» WHAT NEEDS TO BE DONE: Starting at the first line of the data below, retype every line up to and including the one containing "Валерия Валентиновна Пузикова".

» EXTRACTED INFORMATION:
•••••

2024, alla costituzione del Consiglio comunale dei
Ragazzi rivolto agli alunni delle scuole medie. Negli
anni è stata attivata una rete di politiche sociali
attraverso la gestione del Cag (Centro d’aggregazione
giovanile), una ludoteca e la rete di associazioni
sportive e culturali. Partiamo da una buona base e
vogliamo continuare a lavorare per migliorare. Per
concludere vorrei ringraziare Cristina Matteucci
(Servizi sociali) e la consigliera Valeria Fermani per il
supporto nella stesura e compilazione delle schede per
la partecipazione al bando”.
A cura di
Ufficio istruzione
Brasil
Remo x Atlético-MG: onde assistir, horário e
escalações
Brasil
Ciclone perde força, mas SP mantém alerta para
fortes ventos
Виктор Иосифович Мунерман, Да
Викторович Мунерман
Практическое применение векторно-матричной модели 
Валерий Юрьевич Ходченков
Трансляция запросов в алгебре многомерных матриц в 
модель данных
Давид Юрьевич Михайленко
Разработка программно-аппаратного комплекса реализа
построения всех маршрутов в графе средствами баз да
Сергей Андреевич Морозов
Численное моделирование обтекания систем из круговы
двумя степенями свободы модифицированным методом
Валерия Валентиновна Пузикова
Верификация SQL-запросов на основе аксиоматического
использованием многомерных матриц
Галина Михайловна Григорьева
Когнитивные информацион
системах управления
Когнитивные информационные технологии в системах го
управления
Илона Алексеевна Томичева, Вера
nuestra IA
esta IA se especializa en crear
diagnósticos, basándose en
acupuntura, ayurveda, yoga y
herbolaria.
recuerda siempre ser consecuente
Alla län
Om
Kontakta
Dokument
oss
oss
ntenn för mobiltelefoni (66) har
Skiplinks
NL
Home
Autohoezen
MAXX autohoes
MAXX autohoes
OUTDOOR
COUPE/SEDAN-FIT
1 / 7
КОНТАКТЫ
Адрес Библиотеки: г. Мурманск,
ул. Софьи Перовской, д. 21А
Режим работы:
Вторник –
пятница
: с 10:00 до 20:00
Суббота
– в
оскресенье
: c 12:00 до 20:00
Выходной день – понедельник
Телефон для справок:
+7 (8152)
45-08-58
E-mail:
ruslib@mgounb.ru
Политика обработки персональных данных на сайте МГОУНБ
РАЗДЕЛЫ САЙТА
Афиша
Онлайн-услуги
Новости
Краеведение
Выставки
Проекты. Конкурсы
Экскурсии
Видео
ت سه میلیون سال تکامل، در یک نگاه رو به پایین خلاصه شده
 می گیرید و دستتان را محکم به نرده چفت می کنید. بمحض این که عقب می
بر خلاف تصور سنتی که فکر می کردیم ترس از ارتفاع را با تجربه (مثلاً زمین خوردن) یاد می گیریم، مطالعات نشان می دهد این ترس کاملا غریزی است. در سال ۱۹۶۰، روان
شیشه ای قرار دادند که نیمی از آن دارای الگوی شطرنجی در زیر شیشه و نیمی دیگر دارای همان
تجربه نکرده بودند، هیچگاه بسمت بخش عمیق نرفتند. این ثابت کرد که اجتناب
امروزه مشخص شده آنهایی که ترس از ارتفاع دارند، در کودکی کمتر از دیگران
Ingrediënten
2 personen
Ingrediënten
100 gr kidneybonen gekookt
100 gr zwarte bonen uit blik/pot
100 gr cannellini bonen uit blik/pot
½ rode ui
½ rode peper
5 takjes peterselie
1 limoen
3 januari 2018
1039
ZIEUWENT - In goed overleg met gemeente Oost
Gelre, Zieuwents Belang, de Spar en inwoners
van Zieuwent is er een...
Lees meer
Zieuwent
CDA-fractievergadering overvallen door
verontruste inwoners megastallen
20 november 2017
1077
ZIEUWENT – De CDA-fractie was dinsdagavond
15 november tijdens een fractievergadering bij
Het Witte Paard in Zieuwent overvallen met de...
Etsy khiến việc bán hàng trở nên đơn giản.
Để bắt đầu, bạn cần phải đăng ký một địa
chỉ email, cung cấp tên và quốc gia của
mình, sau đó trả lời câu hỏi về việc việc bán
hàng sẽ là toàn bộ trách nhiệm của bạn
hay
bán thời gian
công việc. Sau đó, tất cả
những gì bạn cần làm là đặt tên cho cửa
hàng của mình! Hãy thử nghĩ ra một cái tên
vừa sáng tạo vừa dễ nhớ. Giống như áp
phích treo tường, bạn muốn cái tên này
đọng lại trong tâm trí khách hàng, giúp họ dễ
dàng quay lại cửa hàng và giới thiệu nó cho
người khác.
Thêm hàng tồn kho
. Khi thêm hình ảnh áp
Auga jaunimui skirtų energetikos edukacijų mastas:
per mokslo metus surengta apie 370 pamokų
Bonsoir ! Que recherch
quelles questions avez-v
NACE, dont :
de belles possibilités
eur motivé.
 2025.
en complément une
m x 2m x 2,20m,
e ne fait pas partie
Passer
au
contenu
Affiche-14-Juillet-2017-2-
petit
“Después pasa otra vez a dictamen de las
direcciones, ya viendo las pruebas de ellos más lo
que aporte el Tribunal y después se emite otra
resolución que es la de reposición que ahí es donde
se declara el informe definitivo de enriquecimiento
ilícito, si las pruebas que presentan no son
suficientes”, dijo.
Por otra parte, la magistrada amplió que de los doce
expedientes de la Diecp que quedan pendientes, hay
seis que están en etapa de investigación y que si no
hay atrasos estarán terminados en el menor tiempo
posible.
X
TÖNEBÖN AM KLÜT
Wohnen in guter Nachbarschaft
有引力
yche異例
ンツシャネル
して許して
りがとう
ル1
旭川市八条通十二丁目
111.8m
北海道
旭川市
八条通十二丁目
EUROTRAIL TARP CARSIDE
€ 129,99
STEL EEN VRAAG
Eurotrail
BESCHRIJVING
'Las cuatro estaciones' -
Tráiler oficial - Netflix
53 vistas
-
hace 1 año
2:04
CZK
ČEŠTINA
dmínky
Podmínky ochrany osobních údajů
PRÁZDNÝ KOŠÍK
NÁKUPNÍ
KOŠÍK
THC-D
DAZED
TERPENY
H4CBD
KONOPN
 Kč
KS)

•••••

» WRITTEN RESPONSE:
2024, alla costituzione del Consiglio comunale dei
Ragazzi rivolto agli alunni delle scuole medie. Negli
anni è stata attivata una rete di politiche sociali
attraverso la gestione del Cag (Centro d’aggregazione
giovanile), una ludoteca e la rete di associazioni
sportive e culturali. Partiamo da una buona base e
vogliamo continuare a lavorare per migliorare. Per
concludere vorrei ringraziare Cristina Matteucci
(Servizi sociali) e la consigliera Valeria Fermani per il
supporto nella stesura e compilazione delle schede per
la partecipazione al bando”.
A cura di
Ufficio istruzione
Brasil
Remo x Atlético-MG: onde assistir, horário e
escalações
Brasil
Ciclone perde força, mas SP mantém alerta para
fortes ventos
Виктор Иосифович Мунерман, Да
Викторович Мунерман
Практическое применение векторно-матричной модели 
Валерий Юрьевич Ходченков
Трансляция запросов в алгебре многомерных матриц в 
модель данных
Давид Юрьевич Михайленко
Разработка программно-аппаратного комплекса реализа
построения всех маршрутов в графе средствами баз да
Сергей Андреевич Морозов
Численное моделирование обтекания систем из круговы
двумя степенями свободы модифицированным методом
Валерия Валентиновна Пузикова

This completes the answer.